■ Coordinate-based object records
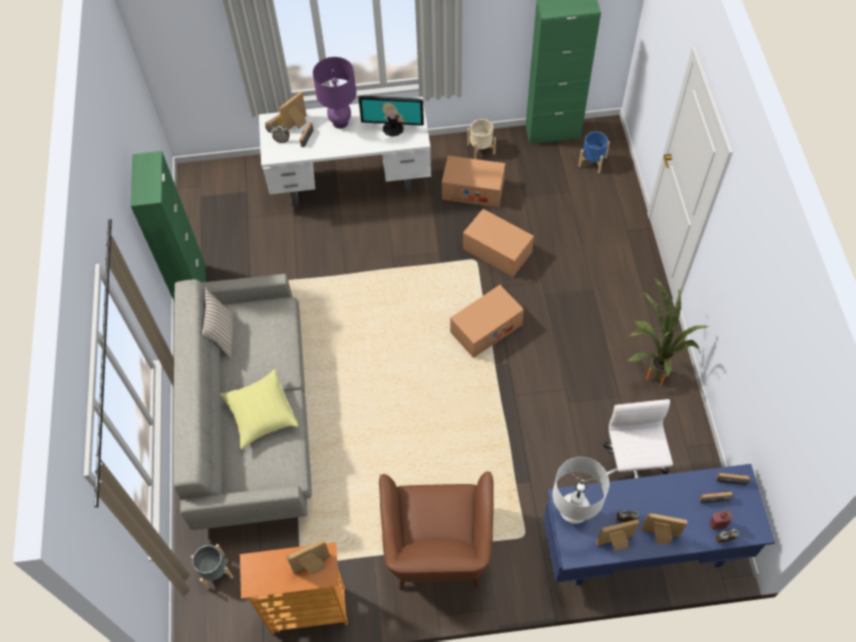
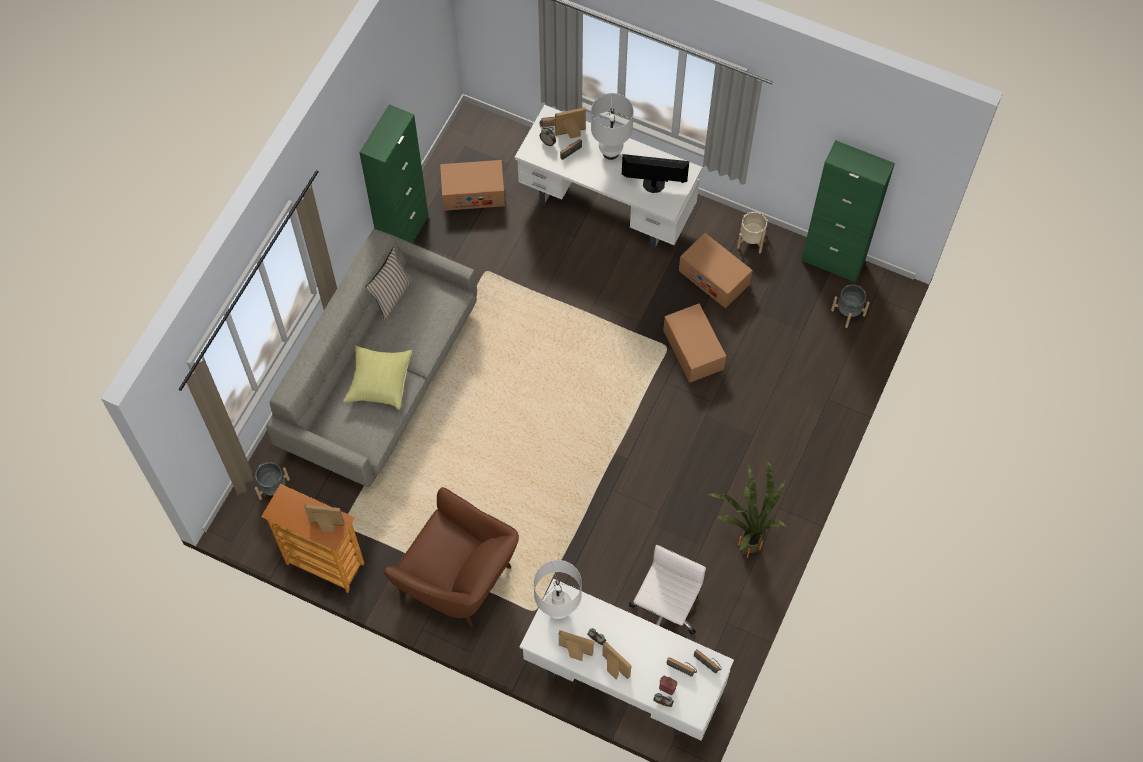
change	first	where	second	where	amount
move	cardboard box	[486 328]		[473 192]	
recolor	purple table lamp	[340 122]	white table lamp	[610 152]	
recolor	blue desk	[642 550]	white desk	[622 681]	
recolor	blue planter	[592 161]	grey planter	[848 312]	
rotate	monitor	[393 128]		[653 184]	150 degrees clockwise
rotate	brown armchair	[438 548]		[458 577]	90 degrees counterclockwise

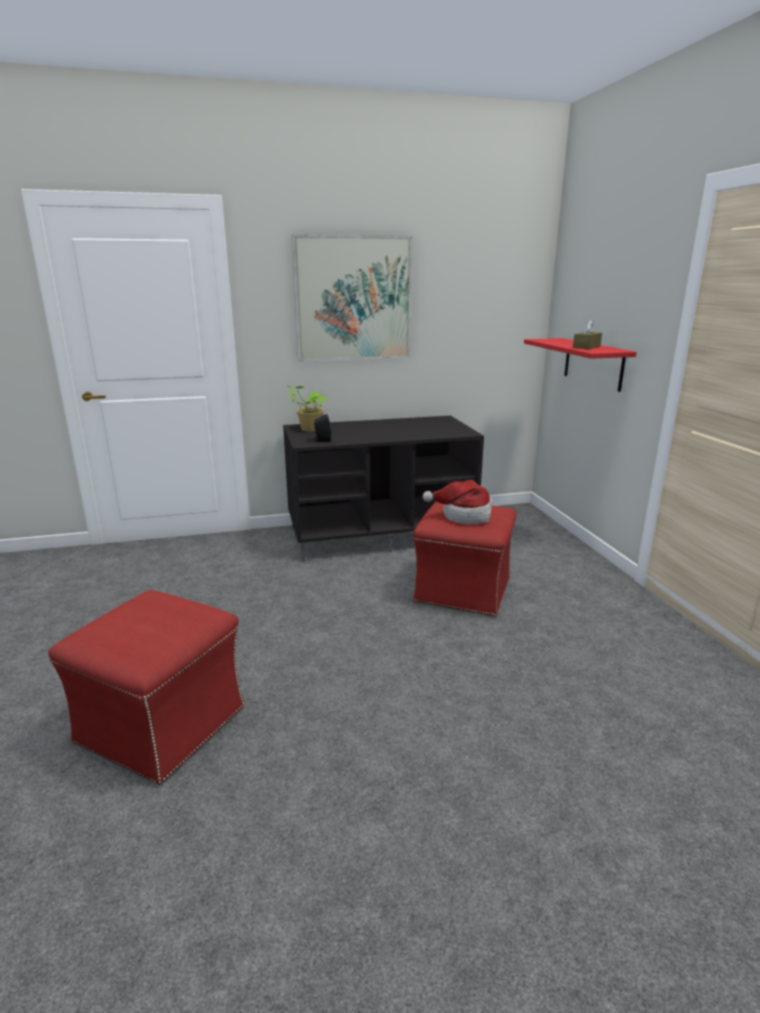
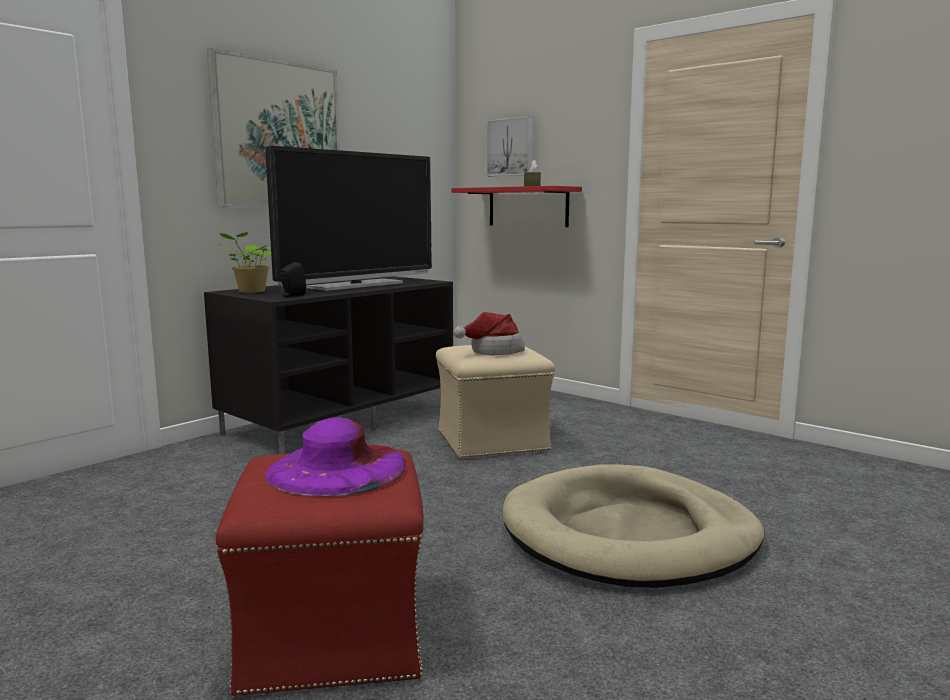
change	first	where	second	where	amount
insert			television	[356 285]	
insert			purple hat	[337 468]	
insert			picture	[511 147]	
insert			beige dog bed	[629 534]	
recolor	red ottoman	[462 590]	beige ottoman	[492 441]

■ What to work on
Write out every line from the data above that includes "white".

■ Result for this exercise
recolor	purple table lamp	[340 122]	white table lamp	[610 152]	
recolor	blue desk	[642 550]	white desk	[622 681]	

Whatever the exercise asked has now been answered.